OBJECTIVE A: In the figure descriptions, rewrite the part starting with "FIG. 26 illustrates" and going on through "features, and structures.", replacing "metaverse" with "virtual world".

SOURCE TEXT:
☆ ☆ ☆ ☆ ☆
FIG. 24 illustrates an example of transforming visual data to correspond to requirements of a vision engine according to an embodiment of the disclosure;

FIG. 25 illustrates an example of correcting a distortion model of visual data according to an embodiment of the disclosure;

FIG. 26 illustrates an example of recognizing a subject according to an embodiment of the disclosure;

FIGS. 27A and 27B illustrate examples of providing a metaverse according to various embodiments of the disclosure;

FIG. 28 illustrates an example of transformation to a point cloud according to an embodiment of the disclosure; and

FIGS. 29 and 30 illustrate examples of transformation of visual data according to various embodiments of the disclosure.

Throughout the drawings, it should be noted that like reference numbers are used to depict the same or similar elements, features, and structures.

DETAILED DESCRIPTION

The following description with reference to the accompanying drawings is provided to assist in a comprehensive understanding of various embodiments of the disclosure as defined by the claims and their equivalents. It includes various specific details to assist in that understanding but these are to be regarded as merely exemplary. Accordingly, those of ordinary skill in the art will recognize that various changes and modifications of the various embodiments described herein can be made without departing from the scope and spirit of the disclosure. In addition, descriptions of well-known functions and constructions may be omitted for clarity and conciseness.
☆ ☆ ☆ ☆ ☆
[Element placement data]
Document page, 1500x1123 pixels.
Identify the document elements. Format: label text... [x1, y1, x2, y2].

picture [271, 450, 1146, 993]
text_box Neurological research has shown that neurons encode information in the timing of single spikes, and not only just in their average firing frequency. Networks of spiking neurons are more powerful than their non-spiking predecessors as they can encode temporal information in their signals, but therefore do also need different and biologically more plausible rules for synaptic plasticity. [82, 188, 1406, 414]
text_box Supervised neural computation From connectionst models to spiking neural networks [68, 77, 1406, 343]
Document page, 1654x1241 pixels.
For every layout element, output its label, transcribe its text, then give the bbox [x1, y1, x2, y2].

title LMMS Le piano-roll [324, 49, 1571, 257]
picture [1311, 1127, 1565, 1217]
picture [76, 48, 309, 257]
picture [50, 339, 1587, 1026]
☆ ☆ ☆ ☆ ☆
OBJECTIVE B: Convert the listing, starting with its first line and going on through the line with "text_box Neurological research", into a two-column CSV with columns request and response. Write one row per request, put each value in a single quoted field, and turn line breaks into spaces.

OUTPUT A:
FIG. 26 illustrates an example of recognizing a subject according to an embodiment of the disclosure;

FIGS. 27A and 27B illustrate examples of providing a virtual world according to various embodiments of the disclosure;

FIG. 28 illustrates an example of transformation to a point cloud according to an embodiment of the disclosure; and

FIGS. 29 and 30 illustrate examples of transformation of visual data according to various embodiments of the disclosure.

Throughout the drawings, it should be noted that like reference numbers are used to depict the same or similar elements, features, and structures.

OUTPUT B:
request,response
"Document page, 1500x1123 pixels. Identify the document elements. Format: label text... [x1, y1, x2, y2].","picture [271, 450, 1146, 993] text_box Neurological research has shown that neurons encode information in the timing of single spikes, and not only just in their average firing frequency. Networks of spiking neurons are more powerful than their non-spiking predecessors as they can encode temporal information in their signals, but therefore do also need different and biologically more plausible rules for synaptic plasticity. [82, 188, 1406, 414]"